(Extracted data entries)
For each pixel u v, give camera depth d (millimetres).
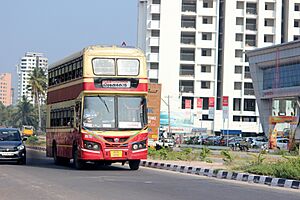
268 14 105625
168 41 104438
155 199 14891
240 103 105250
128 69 24906
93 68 24609
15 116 170500
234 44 105562
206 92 105125
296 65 67625
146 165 30641
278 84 71500
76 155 25969
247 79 105562
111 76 24672
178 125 92062
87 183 19125
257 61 75625
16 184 18562
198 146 70000
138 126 24781
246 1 105562
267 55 73312
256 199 15500
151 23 104375
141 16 110062
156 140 44094
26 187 17578
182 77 104750
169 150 41688
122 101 24766
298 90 67062
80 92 25031
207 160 34281
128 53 24984
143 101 25031
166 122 90438
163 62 104250
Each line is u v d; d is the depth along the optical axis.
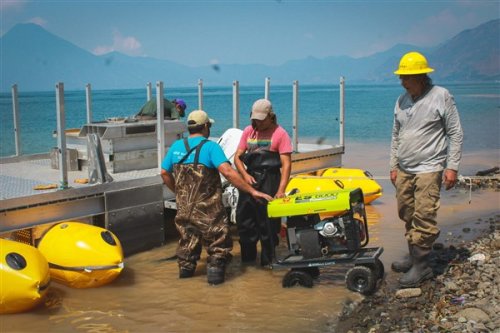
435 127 5.85
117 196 7.30
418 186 5.95
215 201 6.48
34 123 32.56
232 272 6.86
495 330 4.76
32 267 5.59
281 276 6.68
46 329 5.29
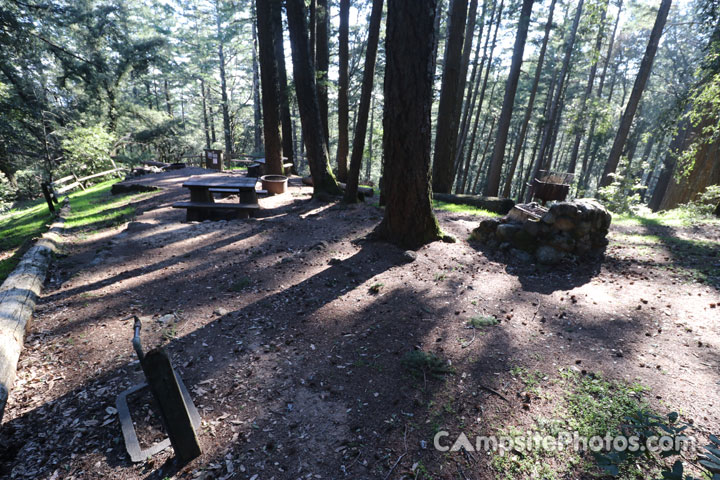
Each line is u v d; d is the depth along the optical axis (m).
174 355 3.61
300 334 4.02
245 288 5.12
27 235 8.62
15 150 19.73
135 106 26.39
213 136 41.25
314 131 10.75
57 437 2.64
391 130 6.16
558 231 6.03
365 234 7.43
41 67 20.64
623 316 4.32
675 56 28.84
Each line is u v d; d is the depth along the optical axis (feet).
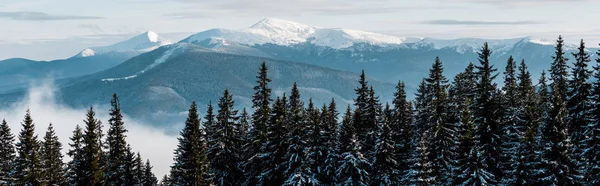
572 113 166.81
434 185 173.47
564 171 146.72
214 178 205.98
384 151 180.04
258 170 199.62
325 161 185.26
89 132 218.79
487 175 159.53
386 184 182.80
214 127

● Work request:
Each entry above is to be written out again unchanged, apart from the pictures, which are left out.

● Output of the exercise:
For each pixel u v, give camera depth d (millimetres).
268 14 105625
168 41 104438
155 199 14891
240 103 105250
128 69 24906
93 68 24609
15 116 170500
234 44 105562
206 92 105125
296 65 67625
146 165 30641
278 84 71500
76 155 25969
247 79 105562
111 76 24672
178 125 92062
87 183 19125
257 61 75625
16 184 18562
198 146 70000
138 126 24781
246 1 105562
267 55 73312
256 199 15500
151 23 104375
141 16 110062
156 140 44094
26 187 17578
182 77 104750
169 150 41688
122 101 24766
298 90 67062
80 92 25031
207 160 34281
128 53 24984
143 101 25031
166 122 90438
163 62 104250
Each line is u v d; d is the depth along the optical axis.
435 127 5.85
117 196 7.30
418 186 5.95
215 201 6.48
34 123 32.56
232 272 6.86
495 330 4.76
32 267 5.59
281 276 6.68
46 329 5.29
Each line is u v d; d is the depth along the optical axis (m).
174 355 3.61
300 334 4.02
245 288 5.12
27 235 8.62
15 150 19.73
135 106 26.39
213 136 41.25
314 131 10.75
57 437 2.64
391 130 6.16
558 231 6.03
365 234 7.43
41 67 20.64
623 316 4.32
675 56 28.84
Each line is u v d; d is the depth along the optical axis (feet).
572 113 166.81
434 185 173.47
564 171 146.72
214 178 205.98
384 151 180.04
258 170 199.62
325 161 185.26
89 132 218.79
487 175 159.53
386 184 182.80
214 127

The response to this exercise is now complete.